### STUDY TEXT
------------------------------------
TKT: You mentioned that this is your first crime drama, what were your inspirations/favourite shows to draw on?
ET: I’ve written 10 plays – I’m 53 now – and one of them was made into a feature in 1996, and was about a Welsh family obsessed with America. Thematically I think Hinterland grows out of an interest in your own square mile from where you’re from. Some of the stereotypes of Wales… I couldn’t believe people were still dealing in them, even now. I wanted to make those stereotypes work for us rather than work against us. I loved Fargo and films like Badlands, but instead of getting too wrapped up in all that you have to say to yourself: these are the kinds of themes that interest us, and these are the kinds of people we know exist and these are the stories are around, and then do something yourself. I’ve always liked the writer Sam Shepard and loved the way he connects the local to the American Dream in a very simple, mythic way. Can we make a cop show mythic? And if we can make it mythic can we give it space so it’s not indulgent? In other words Mathias is kind of existential but he’s not a twat. He’s a grieving man for reasons we now know. On top of that it’s all about landscape, authenticity and real people. Mathias has got all the tropes of a tortured cop and when we wondered what was new about this or him, and he’s not really any different from all the rest of them. He’s going to live in a caravan, not because he’s Jim Rockford, but because one morning he’ll get up and run, but the next he’ll go to the cliff edge and think “fuck it, shall I jump?”

TKT: Mathias is living on that knife-edge, for sure. Why did you choose to drop a tortured soul into a place like Ceredigion? Was that for intrigue and dramatic tension?
------------------------------------
Saved data entries:

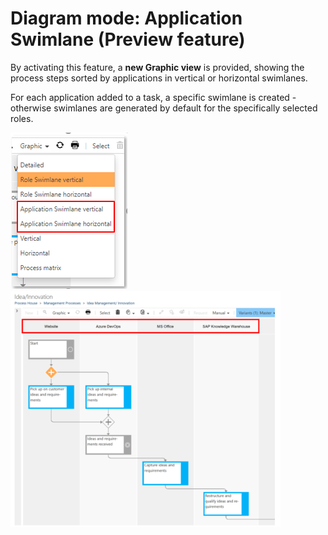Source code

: # Diagram mode: Application Swimlane (Preview feature)

By activating this feature, a __new Graphic view__ is provided, showing the process steps sorted by applications in vertical or horizontal swimlanes. 

For each application added to a task, a specific swimlane is created - otherwise swimlanes are generated by default for the specifically selected roles.

![screen](../media/swimlane-applications1.png)   
![screen](../media/swimlane-applications2.png) 

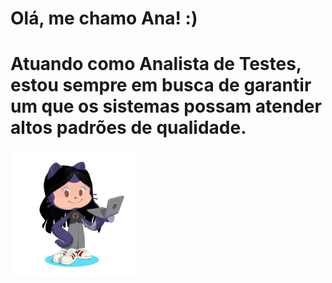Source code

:# Olá, me chamo Ana! :)

# Atuando como Analista de Testes, estou sempre em busca de garantir um que os sistemas possam atender altos padrões de qualidade.

 <img src="octocat-1694227764426.png" width="200" />


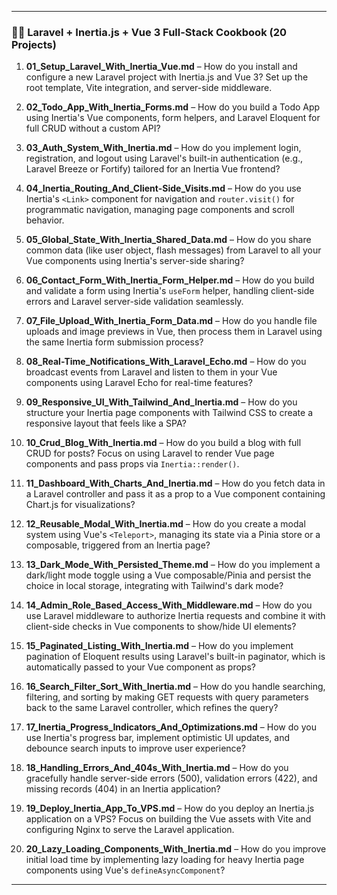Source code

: 
---

### 🧑‍🍳 **Laravel + Inertia.js + Vue 3 Full-Stack Cookbook (20 Projects)**

1.  **01_Setup_Laravel_With_Inertia_Vue.md** – How do you install and configure a new Laravel project with Inertia.js and Vue 3? Set up the root template, Vite integration, and server-side middleware.

2.  **02_Todo_App_With_Inertia_Forms.md** – How do you build a Todo App using Inertia's Vue components, form helpers, and Laravel Eloquent for full CRUD without a custom API?

3.  **03_Auth_System_With_Inertia.md** – How do you implement login, registration, and logout using Laravel's built-in authentication (e.g., Laravel Breeze or Fortify) tailored for an Inertia Vue frontend?

4.  **04_Inertia_Routing_And_Client-Side_Visits.md** – How do you use Inertia's `<Link>` component for navigation and `router.visit()` for programmatic navigation, managing page components and scroll behavior.

5.  **05_Global_State_With_Inertia_Shared_Data.md** – How do you share common data (like user object, flash messages) from Laravel to all your Vue components using Inertia's server-side sharing?

6.  **06_Contact_Form_With_Inertia_Form_Helper.md** – How do you build and validate a form using Inertia's `useForm` helper, handling client-side errors and Laravel server-side validation seamlessly.

7.  **07_File_Upload_With_Inertia_Form_Data.md** – How do you handle file uploads and image previews in Vue, then process them in Laravel using the same Inertia form submission process?

8.  **08_Real-Time_Notifications_With_Laravel_Echo.md** – How do you broadcast events from Laravel and listen to them in your Vue components using Laravel Echo for real-time features?

9.  **09_Responsive_UI_With_Tailwind_And_Inertia.md** – How do you structure your Inertia page components with Tailwind CSS to create a responsive layout that feels like a SPA?

10. **10_Crud_Blog_With_Inertia.md** – How do you build a blog with full CRUD for posts? Focus on using Laravel to render Vue page components and pass props via `Inertia::render()`.

11. **11_Dashboard_With_Charts_And_Inertia.md** – How do you fetch data in a Laravel controller and pass it as a prop to a Vue component containing Chart.js for visualizations?

12. **12_Reusable_Modal_With_Inertia.md** – How do you create a modal system using Vue's `<Teleport>`, managing its state via a Pinia store or a composable, triggered from an Inertia page?

13. **13_Dark_Mode_With_Persisted_Theme.md** – How do you implement a dark/light mode toggle using a Vue composable/Pinia and persist the choice in local storage, integrating with Tailwind's dark mode?

14. **14_Admin_Role_Based_Access_With_Middleware.md** – How do you use Laravel middleware to authorize Inertia requests and combine it with client-side checks in Vue components to show/hide UI elements?

15. **15_Paginated_Listing_With_Inertia.md** – How do you implement pagination of Eloquent results using Laravel's built-in paginator, which is automatically passed to your Vue component as props?

16. **16_Search_Filter_Sort_With_Inertia.md** – How do you handle searching, filtering, and sorting by making GET requests with query parameters back to the same Laravel controller, which refines the query?

17. **17_Inertia_Progress_Indicators_And_Optimizations.md** – How do you use Inertia's progress bar, implement optimistic UI updates, and debounce search inputs to improve user experience?

18. **18_Handling_Errors_And_404s_With_Inertia.md** – How do you gracefully handle server-side errors (500), validation errors (422), and missing records (404) in an Inertia application?

19. **19_Deploy_Inertia_App_To_VPS.md** – How do you deploy an Inertia.js application on a VPS? Focus on building the Vue assets with Vite and configuring Nginx to serve the Laravel application.

20. **20_Lazy_Loading_Components_With_Inertia.md** – How do you improve initial load time by implementing lazy loading for heavy Inertia page components using Vue's `defineAsyncComponent`?

---
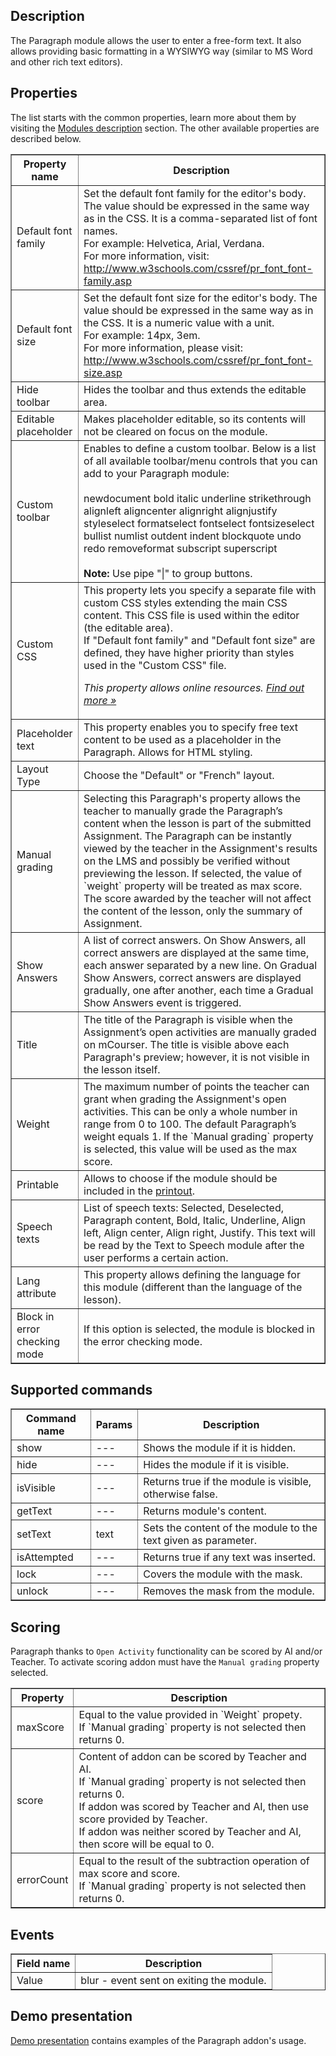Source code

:## Description

The Paragraph module allows the user to enter a free-form text. It also allows providing basic formatting in a WYSIWYG way (similar to MS Word and other rich text editors).

## Properties

The list starts with the common properties, learn more about them by visiting the [Modules description](https://www.mauthor.com/doc/en/page/Modules-description) section. The other available properties are described below.

<table border="1">
    <tr>
        <th>Property name</th>
        <th>Description</th>
    </tr>
    <tr>
        <td>Default font family</td>
        <td>Set the default font family for the editor's body. The value should be expressed in the same way as in the CSS. It is a comma-separated list of font names.
            <br/>For example: Helvetica, Arial, Verdana.
            <br/>For more information, visit:
            <br/><a href="http://www.w3schools.com/cssref/pr_font_font-family.asp">http://www.w3schools.com/cssref/pr_font_font-family.asp</a>
        </td>
    </tr>
    <tr>
        <td>Default font size</td>
        <td>Set the default font size for the editor's body. The value should be expressed in the same way as in the CSS. It is a numeric value with a unit.<br/>For example: 14px, 3em.<br/>For more information, please visit: 
            <br/><a href="http://www.w3schools.com/cssref/pr_font_font-size.asp">http://www.w3schools.com/cssref/pr_font_font-size.asp</a>
        </td>
    </tr>
    <tr>
        <td>Hide toolbar</td>
        <td>Hides the toolbar and thus extends the editable area.</td>
    </tr>
    <tr>
        <td>Editable placeholder</td>
        <td>Makes placeholder editable, so its contents will not be cleared on focus on the module.</td>
    </tr>
    <tr>
        <td>Custom toolbar</td>
        <td>Enables to define a custom toolbar. Below is a list of all available toolbar/menu controls that you can add to your Paragraph module:<br><br>
            newdocument bold italic underline strikethrough alignleft aligncenter alignright alignjustify styleselect formatselect fontselect fontsizeselect bullist numlist outdent indent blockquote undo redo removeformat subscript superscript<br><br>
            <strong>Note:</strong> Use pipe "|" to group buttons.
        </td>
    </tr>
    <tr>
        <td>Custom CSS</td>
        <td>This property lets you specify a separate file with custom CSS styles extending the main CSS content. This CSS file is used within the editor (the editable area).<br /> If "Default font family" and "Default font size" are defined, they have higher priority than styles used in the "Custom CSS" file.
            <p><em>This property allows online resources. <a href="/doc/page/Online-resources">Find out more »</a></em></p>
        </td>
    </tr>
    <tr>
        <td>Placeholder text</td>
        <td>This property enables you to specify free text content to be used as a placeholder in the Paragraph. Allows for HTML styling.
        </td>
    </tr>
    <tr>
        <td>Layout Type</td>
        <td>Choose the "Default" or "French" layout.</td>
    </tr>
    <tr>
        <td>Manual grading</td>
        <td>Selecting this Paragraph's property allows the teacher to manually grade the Paragraph’s content when the lesson is part of the submitted Assignment. The Paragraph can be instantly viewed by the teacher in the Assignment's results on the LMS and possibly be verified without previewing the lesson. If selected, the value of `weight` property will be treated as max score. The score awarded by the teacher will not affect the content of the lesson, only the summary of Assignment.</td>
    </tr>
    <tr>
        <td>Show Answers</td>
        <td>A list of correct answers. On Show Answers, all correct answers are displayed at the same time, each answer separated by a new line. On Gradual Show Answers, correct answers are displayed gradually, one after another, each time a Gradual Show Answers event is triggered.</td>
    </tr>
    <tr>
        <td>Title</td>
        <td>The title of the Paragraph is visible when the Assignment’s open activities are manually graded on mCourser. The title is visible above each Paragraph's preview; however, it is not visible in the lesson itself.</td>
    </tr>
    <tr>
        <td>Weight</td>
        <td>The maximum number of points the teacher can grant when grading the Assignment's open activities. This can be only a whole number in range from 0 to 100. The default Paragraph’s weight equals 1. If the `Manual grading` property is selected, this value will be used as the max score.</td>
    </tr>
    <tr>
        <td>Printable</td>
        <td>Allows to choose if the module should be included in the <a href="/doc/en/page/Marking-elements-that-should-be-included-in-the-printout">printout</a>.</td>
    </tr>
    <tr>
        <td>Speech texts</td>
        <td>List of speech texts: Selected, Deselected, Paragraph content, Bold, Italic, Underline, Align left, Align center, Align right, Justify. This text will be read by the Text to Speech module after the user performs a certain action.</td>
    </tr>
    <tr>
        <td>Lang attribute</td>
        <td>This property allows defining the language for this module (different than the language of the lesson).</td>
    </tr>
    <tr>
        <td>Block in error checking mode</td>
        <td>If this option is selected, the module is blocked in the error checking mode.</td>
    </tr>
</table>

## Supported commands

<table border='1'>
    <tr>
        <th>Command name</th>
        <th>Params</th> 
        <th>Description</th> 
    </tr>
    <tr>
        <td>show</td>
        <td>---</td>
        <td>Shows the module if it is hidden.</td> 
    </tr>
    <tr>
        <td>hide</td>
        <td>---</td>
        <td>Hides the module if it is visible.</td> 
    </tr>
    <tr>
        <td>isVisible</td>
        <td>---</td>
        <td>Returns true if the module is visible, otherwise false.</td> 
    </tr>
    <tr>
        <td>getText</td>
        <td>---</td>
        <td>Returns module's content.</td> 
    </tr>
    <tr>
        <td>setText</td>
        <td>text</td>
        <td>Sets the content of the module to the text given as parameter.</td> 
    </tr>
    <tr>
        <td>isAttempted</td>
        <td>---</td>
        <td>Returns true if any text was inserted.</td> 
    </tr>
    <tr>
        <td>lock</td>
        <td>---</td>
        <td>Covers the module with the mask.</td> 
    </tr>
    <tr>
        <td>unlock</td>
        <td>---</td>
        <td>Removes the mask from the module.</td> 
    </tr>
</table>

## Scoring

Paragraph thanks to `Open Activity` functionality can be scored by AI and/or Teacher. 
To activate scoring addon must have the `Manual grading` property selected.

<table border='1'>
<tbody>
    <tr>
        <th>Property</th>
        <th>Description</th>
    </tr>
    <tr>
        <td>maxScore</td>
        <td>Equal to the value provided in `Weight` propety.<br>
            If `Manual grading` property is not selected then returns 0.
        </td>
    </tr>
    <tr>
        <td>score</td>
        <td>Content of addon can be scored by Teacher and AI.<br>
            If `Manual grading` property is not selected then returns 0.<br>
            If addon was scored by Teacher and AI, then use score provided by Teacher.<br>
            If addon was neither scored by Teacher and AI, then score will be equal to 0.
        </td>
    </tr>
    <tr>
        <td>errorCount</td>
        <td>Equal to the result of the subtraction operation of max score and score.<br>
            If `Manual grading` property is not selected then returns 0.
        </td>
    </tr>
</tbody>
</table>

## Events

<table border='1'>
    <tr>
        <th>Field name</th>
        <th>Description</th>
    </tr>
    <tr>
        <td>Value</td>
        <td>blur - event sent on exiting the module.</td>
    </tr>
</table>

## Demo presentation
[Demo presentation](/embed/5136219777269760 "Demo presentation") contains examples of the Paragraph addon's usage.                
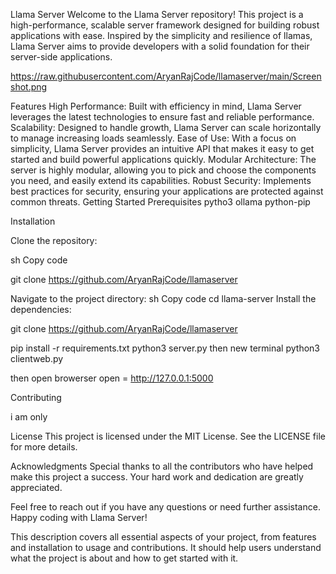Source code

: Llama Server
Welcome to the Llama Server repository! This project is a high-performance, scalable server framework designed for building robust applications with ease. Inspired by the simplicity and resilience of llamas, Llama Server aims to provide developers with a solid foundation for their server-side applications.

https://raw.githubusercontent.com/AryanRajCode/llamaserver/main/Screenshot.png


Features
High Performance: Built with efficiency in mind, Llama Server leverages the latest technologies to ensure fast and reliable performance.
Scalability: Designed to handle growth, Llama Server can scale horizontally to manage increasing loads seamlessly.
Ease of Use: With a focus on simplicity, Llama Server provides an intuitive API that makes it easy to get started and build powerful applications quickly.
Modular Architecture: The server is highly modular, allowing you to pick and choose the components you need, and easily extend its capabilities.
Robust Security: Implements best practices for security, ensuring your applications are protected against common threats.
Getting Started
Prerequisites
pytho3
ollama
python-pip


Installation


Clone the repository:

sh
Copy code

git clone https://github.com/AryanRajCode/llamaserver

Navigate to the project directory:
sh
Copy code
cd llama-server
Install the dependencies:

git clone https://github.com/AryanRajCode/llamaserver

pip install -r requirements.txt
python3 server.py
then new terminal
python3 clientweb.py

then open browerser open = http://127.0.0.1:5000





Contributing

i am only

License
This project is licensed under the MIT License. See the LICENSE file for more details.

Acknowledgments
Special thanks to all the contributors who have helped make this project a success. Your hard work and dedication are greatly appreciated.

Feel free to reach out if you have any questions or need further assistance. Happy coding with Llama Server!

This description covers all essential aspects of your project, from features and installation to usage and contributions. It should help users understand what the project is about and how to get started with it.





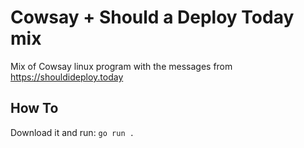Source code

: 

# Cowsay + Should a Deploy Today mix


Mix of Cowsay linux program with the messages from <https://shouldideploy.today>



## How To


Download it and run: `go run .`





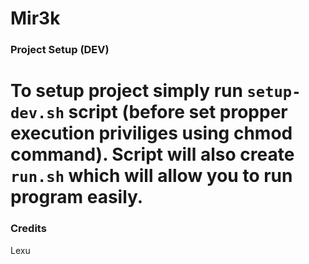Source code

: # Mir3k

### Project Setup (DEV)
To setup project simply run `setup-dev.sh` script (before set propper execution priviliges using chmod command). Script will also create `run.sh` which will allow you to run program easily.
=======

### Credits
Lexu
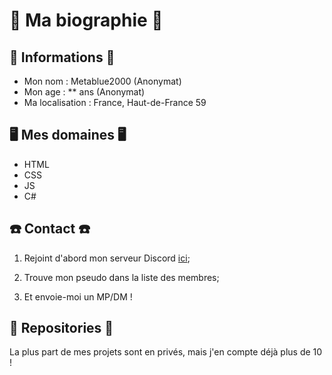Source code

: # 👤 Ma biographie 👤
## 📰 Informations 📰
  * Mon nom : Metablue2000 (Anonymat)
  * Mon age : ** ans (Anonymat)
  * Ma localisation : France, Haut-de-France 59

## 🖥️ Mes domaines 🖥️
  * HTML
  * CSS
  * JS
  * C#

## ☎️ Contact ☎️
  1. Rejoint d'abord mon serveur Discord [ici](https://discord.gg/Sh4FHGAuRU);
  
  1. Trouve mon pseudo dans la liste des membres;
  
  1. Et envoie-moi un MP/DM !

## 📕 Repositories 📕
  La plus part de mes projets sont en privés, mais j'en compte déjà plus de 10 !
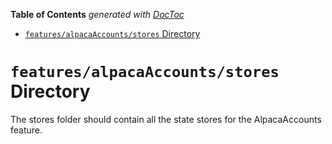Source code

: <!-- START doctoc generated TOC please keep comment here to allow auto update -->
<!-- DON'T EDIT THIS SECTION, INSTEAD RE-RUN doctoc TO UPDATE -->

**Table of Contents** _generated with [DocToc](https://github.com/thlorenz/doctoc)_

- [`features/alpacaAccounts/stores` Directory](#featuresalpacaaccountsstores-directory)

<!-- END doctoc generated TOC please keep comment here to allow auto update -->

# `features/alpacaAccounts/stores` Directory

The stores folder should contain all the state stores for the AlpacaAccounts feature.
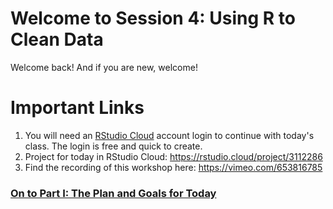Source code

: # Welcome to Session 4: Using R to Clean Data

Welcome back! And if you are new, welcome! 

# Important Links

1. You will need an [RStudio Cloud](https://rstudio.cloud/) account login to continue with today's class. The login is free and quick to create. 
2. Project for today in RStudio Cloud: https://rstudio.cloud/project/3112286
3. Find the recording of this workshop here: https://vimeo.com/653816785

### [On to Part I: The Plan and Goals for Today](https://github.com/DAACS-Research-Consortium/DAACS-Open-Academy/blob/main/FSS2021/Workshop4/Part_I.md)

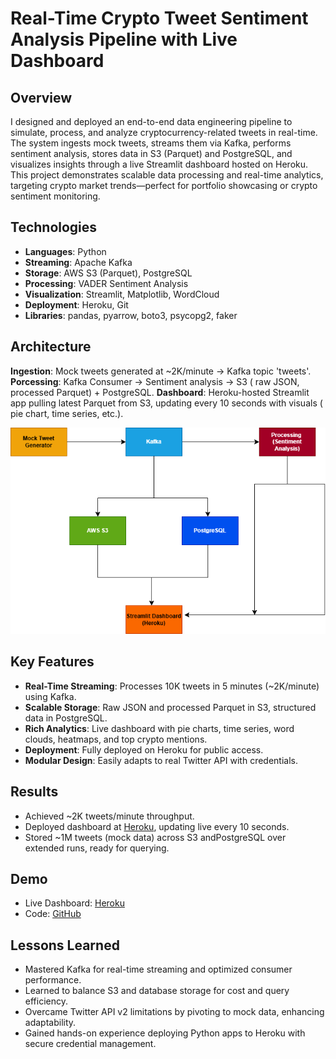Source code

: # Real-Time Crypto Tweet Sentiment Analysis Pipeline with Live Dashboard

## Overview
I designed and deployed an end-to-end data engineering pipeline to simulate, process, and analyze cryptocurrency-related tweets in real-time. The system ingests mock tweets, streams them via Kafka, performs sentiment analysis, stores data in S3 (Parquet) and PostgreSQL, and visualizes insights through a live Streamlit dashboard hosted on Heroku. This project demonstrates scalable data processing and real-time analytics, targeting crypto market trends—perfect for portfolio showcasing or crypto sentiment monitoring.

## Technologies
- **Languages**: Python
- **Streaming**: Apache Kafka
- **Storage**: AWS S3 (Parquet), PostgreSQL
- **Processing**: VADER Sentiment Analysis
- **Visualization**: Streamlit, Matplotlib, WordCloud
- **Deployment**: Heroku, Git
- **Libraries**: pandas, pyarrow, boto3, psycopg2, faker

## Architecture
**Ingestion**: Mock tweets generated at ~2K/minute -> Kafka topic 'tweets'.
**Porcessing**: Kafka Consumer -> Sentiment analysis -> S3 ( raw JSON, processed Parquet) + PostgreSQL.
**Dashboard**: Heroku-hosted Streamlit app pulling latest Parquet from S3, updating every 10 seconds with visuals ( pie chart, time series, etc.).

![Architecture](architecture.png)

## Key Features
- **Real-Time Streaming**: Processes 10K tweets in 5 minutes (~2K/minute) using Kafka.
- **Scalable Storage**: Raw JSON and processed Parquet in S3, structured data in PostgreSQL.
- **Rich Analytics**: Live dashboard with pie charts, time series, word clouds, heatmaps, and top crypto mentions.
- **Deployment**: Fully deployed on Heroku for public access.
- **Modular Design**: Easily adapts to real Twitter API with credentials.

## Results
- Achieved ~2K tweets/minute throughput.
- Deployed dashboard at [Heroku](https://twitter-sentiment-dashboard-2d515f0d9bc8.herokuapp.com/), updating live every 10 seconds.
- Stored ~1M tweets (mock data) across S3 andPostgreSQL over extended runs, ready for querying.

## Demo
- Live Dashboard: [Heroku](https://twitter-sentiment-dashboard-2d515f0d9bc8.herokuapp.com/)
- Code: [GitHub](https://github.com/deepaanna/twitter-sentiment-pipeline)

## Lessons Learned
- Mastered Kafka for real-time streaming and optimized consumer performance.
- Learned to balance S3 and database storage for cost and query efficiency.
- Overcame Twitter API v2 limitations by pivoting to mock data, enhancing adaptability.
- Gained hands-on experience deploying Python apps to Heroku with secure credential management.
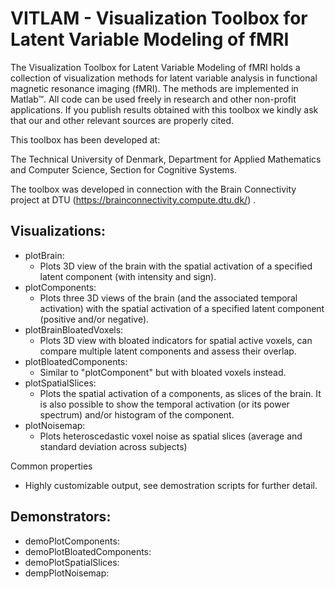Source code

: # VITLAM - Visualization Toolbox for Latent Variable Modeling of fMRI
The Visualization Toolbox for Latent Variable Modeling of fMRI holds a 
collection of visualization methods for latent variable analysis in 
functional magnetic resonance imaging (fMRI). The methods are implemented 
in Matlab™. All code can be used freely in research and other non-profit 
applications. If you publish results obtained with this toolbox we kindly 
ask that our and other relevant sources are properly cited. 

This toolbox has been developed at:

The Technical University of Denmark, 
Department for Applied Mathematics and Computer Science,
Section for Cognitive Systems.

The toolbox was developed in connection with the Brain Connectivity project 
at DTU (https://brainconnectivity.compute.dtu.dk/) .

## Visualizations:

* plotBrain:              
	- Plots 3D view of the brain with the spatial activation of a specified latent component (with intensity and sign).
* plotComponents:         
	- Plots three 3D views of the brain (and the associated temporal activation) with the spatial activation of a specified latent component (positive and/or negative).
* plotBrainBloatedVoxels: 
	- Plots 3D view with bloated indicators for spatial active voxels, can compare multiple latent components and assess their overlap.
* plotBloatedComponents:  
	- Similar to "plotComponent" but with bloated voxels instead.
* plotSpatialSlices:      
	- Plots the spatial activation of a components, as slices of the brain. It is also possible to show the temporal activation (or its power spectrum) and/or histogram of the component.
* plotNoisemap:           
	- Plots heteroscedastic voxel noise as spatial slices (average and standard deviation across subjects)

Common properties

* Highly customizable output, see demostration scripts for further detail.

## Demonstrators:
* demoPlotComponents:         
* demoPlotBloatedComponents:  
* demoPlotSpatialSlices:      
* dempPlotNoisemap:           
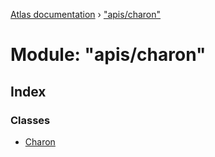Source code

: [Atlas documentation](../globals.md) › ["apis/charon"](_apis_charon_.md)

# Module: "apis/charon"

## Index

### Classes

* [Charon](../classes/_apis_charon_.charon.md)
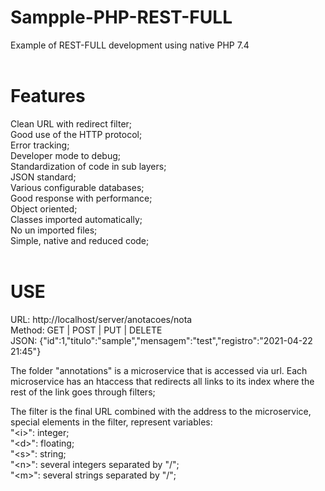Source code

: 
# Sampple-PHP-REST-FULL <br>
Example of REST-FULL development using native PHP 7.4 <br>
 <br>
# Features <br>
Clean URL with redirect filter; <br>
Good use of the HTTP protocol; <br>
Error tracking; <br>
Developer mode to debug; <br>
Standardization of code in sub layers; <br>
JSON standard; <br>
Various configurable databases; <br>
Good response with performance; <br>
Object oriented; <br>
Classes imported automatically; <br>
No un imported files;  <br>
Simple, native and reduced code; <br>
 <br>
# USE <br>
URL: http://localhost/server/anotacoes/nota <br>
Method: GET | POST | PUT | DELETE <br>
JSON: {"id":1,"titulo":"sample","mensagem":"test","registro":"2021-04-22 21:45"}

The folder "annotations" is a microservice that is accessed via url. Each microservice has an htaccess that redirects all links to its index where the rest of the link goes through filters;

The filter is the final URL combined with the address to the microservice, special elements in the filter, represent variables: <br>
"\<i\>": integer; <br>
"\<d\>": floating; <br>
"\<s\>": string; <br>
"\<n\>": several integers separated by "/"; <br>
"\<m\>": several strings separated by "/";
------------------------------------
### ACTIVITY LIST
[1] List every line of the entries that contains the string "fMRI", treating matches as case-sensitive.
[2] Pick up the Hinterland interview after its final line and continue it.
The Hinterland interview and the entries are separate, unrelated material.

### EXPECTED OUTPUTS
[1]
: # VITLAM - Visualization Toolbox for Latent Variable Modeling of fMRI
The Visualization Toolbox for Latent Variable Modeling of fMRI holds a 
functional magnetic resonance imaging (fMRI). The methods are implemented 

[2]
ET: I created the character for Richard (Harrington). I’ve known him for 20 years, ever since he was a young boy hassling me for a job. We became friends. Rich didn’t go to drama school, he learned on the job. He’s such an interesting man in what he can bring. He’s a complex guy as well. He’s not finessed and he can bring a rawness to it. On good days he gets angry with himself for losing his ‘nakedness’. He was the go-to person to build this around. I wasn’t going to tell you this, but Rich calls himself Mathias and I call Mathias Rich. I knew I could write something that he could fit into like a glove. One of the things that belongs to him is the compassion. Straight away. That was a little problem in series one because normally in these male/female cop partnerships the female role is the compassionate one. In this Mathias takes a lot of compassion away from Rhys. We had to reboot Mared Rhys and had to ask ‘what does Mared bring to it now?’ He’s cornered the market in compassion.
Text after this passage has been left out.